We were off to a productive start waking up at 6:45am, bringing oatmeal in the car with us and pulling in to Bryce Canyon National Park at 9am on the dot. We were concerned that we were going to be held up by the giant herd of sheep crossing the road about 10 minutes from where we were staying, but luckily it only caused a minimal delay.
We parked at the Visitor Center in the park, got our recommendations from the ranger, and took the free park shuttle to one of the top lookouts, Bryce Point. We took a few pictures and then opted to add on to the itinerary we had been given, hiking 1.5 miles along the Rim Trail to the next lookout, Inspiration Point. We made quick time and continued along 0.7 miles to Sunset Point, and then another 0.5 miles to Sunrise Point. There, we descended the Queen’s Garden Trail, which took us into the hoodoos (spire-looking rock formations) that we had seen from above. This was a really cool route to take, and the views only got more spectacular as we traveled more of the 2.4 miles and connected with the Navajo Loop Trail. We couldn’t have imagined how intricate and wondrous the inside of those structures were from above, and it was truly breathtaking to get to experience it from below, even if the final hike up back to Sunset Point was pretty strenuous. The entire hike was supposed to be a 600 foot climb, but it seemed like 550 of those feet came in the last 0.2 miles of the Navajo Loop.

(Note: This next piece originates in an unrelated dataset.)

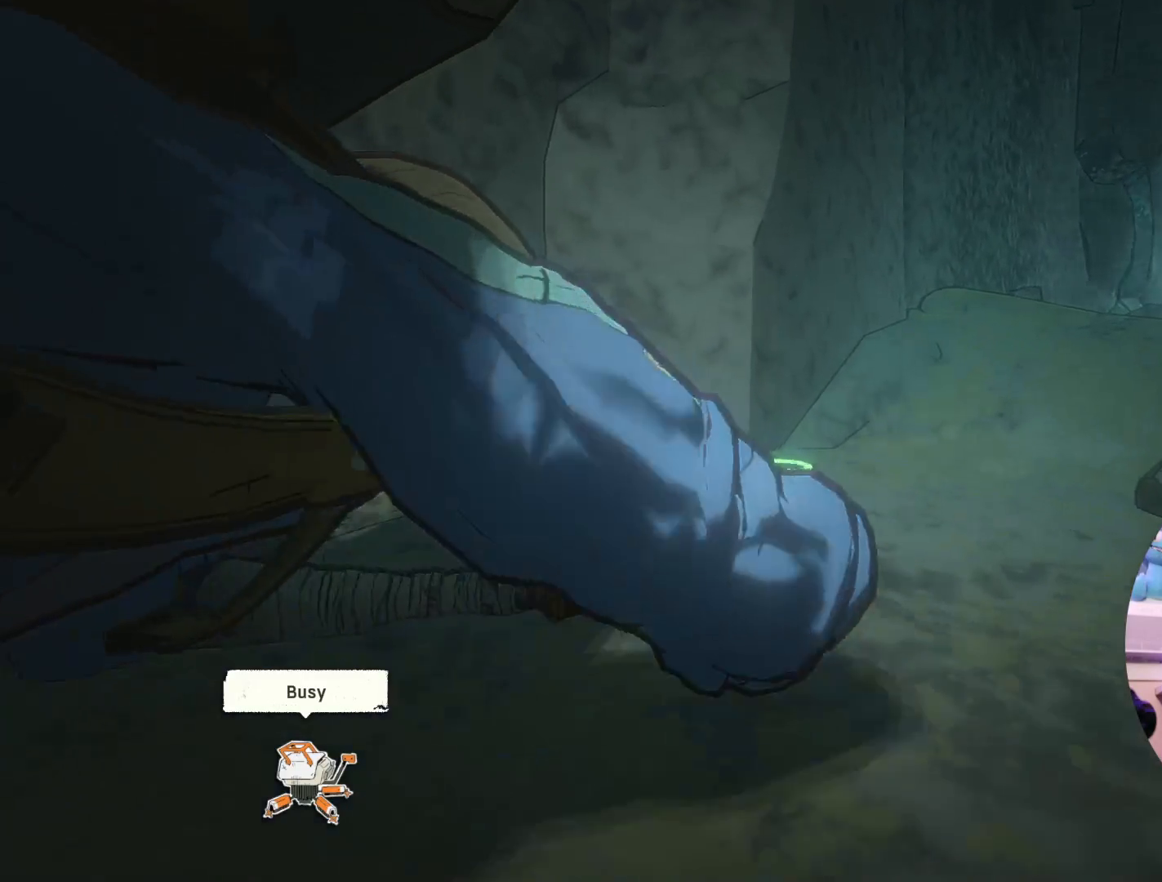
{"buttons": [], "left_stick": "up-right", "right_stick": "center", "events": []}
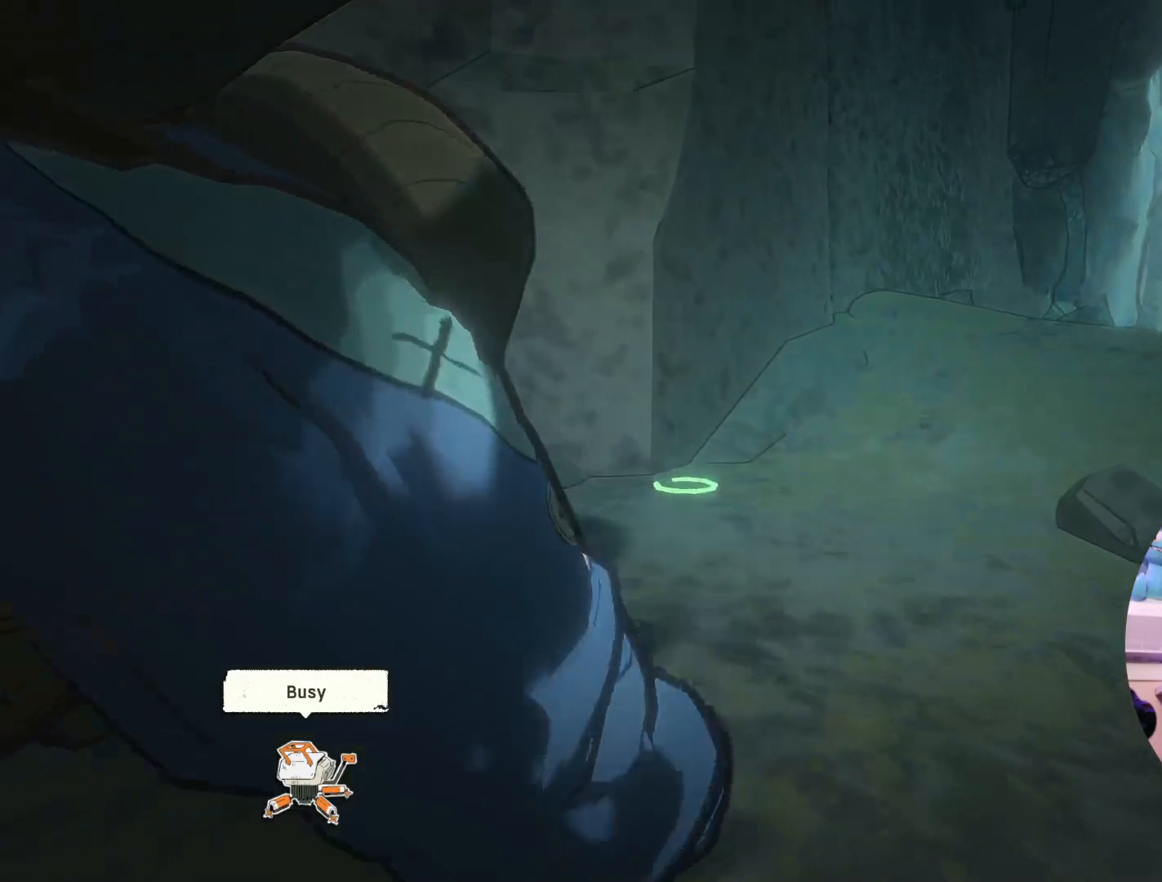
{"buttons": [], "left_stick": "up-right", "right_stick": "center", "events": []}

Feeling thoroughly accomplished, we took the shuttle bus out to Ruby’s Inn, where we ate burgers (garden for Arielle) and fries at the diner. This was hardly our most exciting meal of the trip, but we were hungry and needed some fuel. The only thing we hadn’t done yet that was recommended by the ranger was drive the length of the 17-mile scenic road to Rainbow Point, stopping at Natural Bridge, which is actually an arch, along the way. The view was impressive, but didn’t compare to actually being down in the canyons and hoodoos.
The same was true for the Natural Bridge on the way back, which is actually an arch. We drove out of the park and stopped at the same ice cream place we had the day before, this time opting to split a single giant scoop of the Orange Cremo flavor.

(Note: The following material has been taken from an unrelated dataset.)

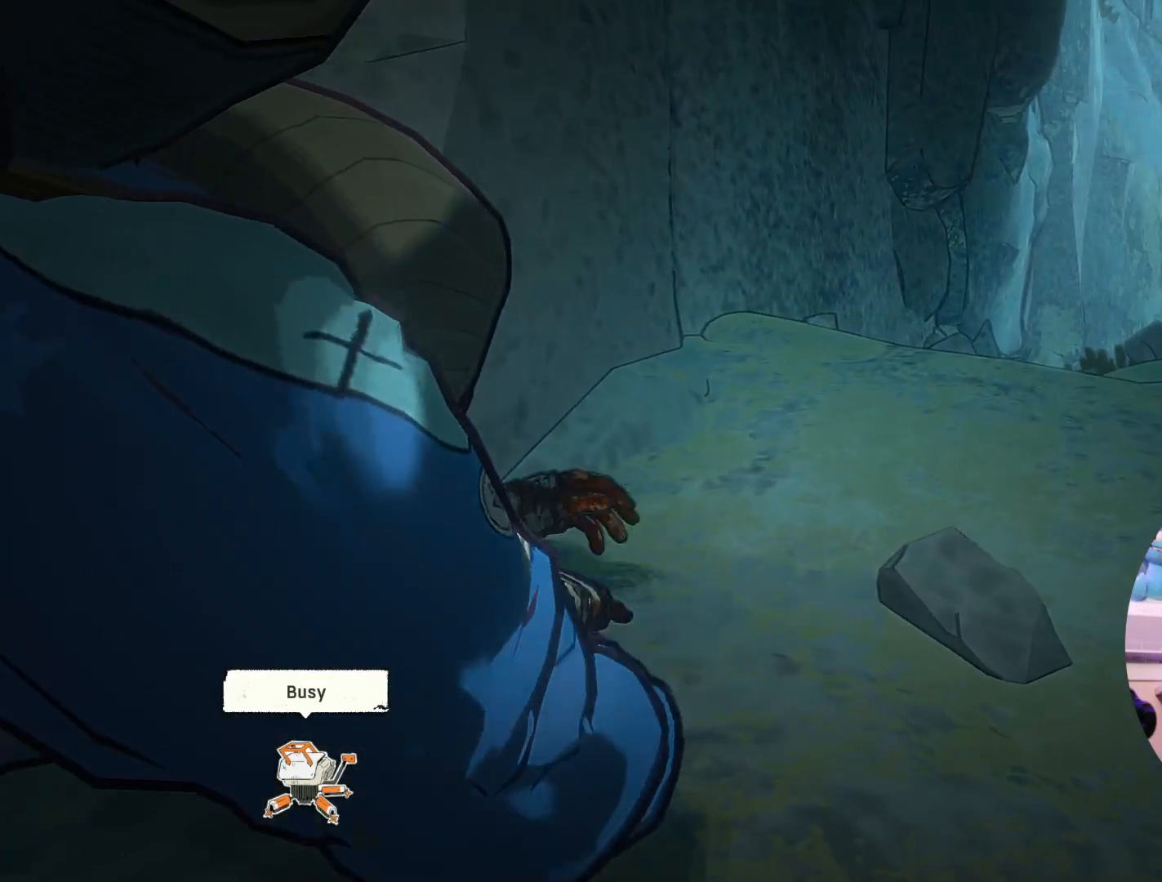
{"buttons": [], "left_stick": "up-right", "right_stick": "center", "events": []}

We bought a few groceries from Ruby’s Inn, watching with amazement as one man purchasing beer screamed at the cashier who tried to put his case in a plastic bag because he hated plastic. He wasn’t getting that the cashier was simply trying to follow Utah law that alcohol can’t be carried openly, and his dramatic reaction was a bit much. We got on the road to make the hour and twenty minute trip back to Brian Head, which was similarly slowed briefly when we ran into that same herd of sheep again grazing in the same spot and taking ownership over the road. We stopped just a few miles from the condo to look at Cedar Breaks National Monument, which was just off the main road and provided similarly magnificent views to what we had been seeing throughout our time in Utah.
We had a low-key evening, cooking frozen cod fillets and carrots for dinner and getting to bed early again for our final National Park of this leg of the trip the next morning.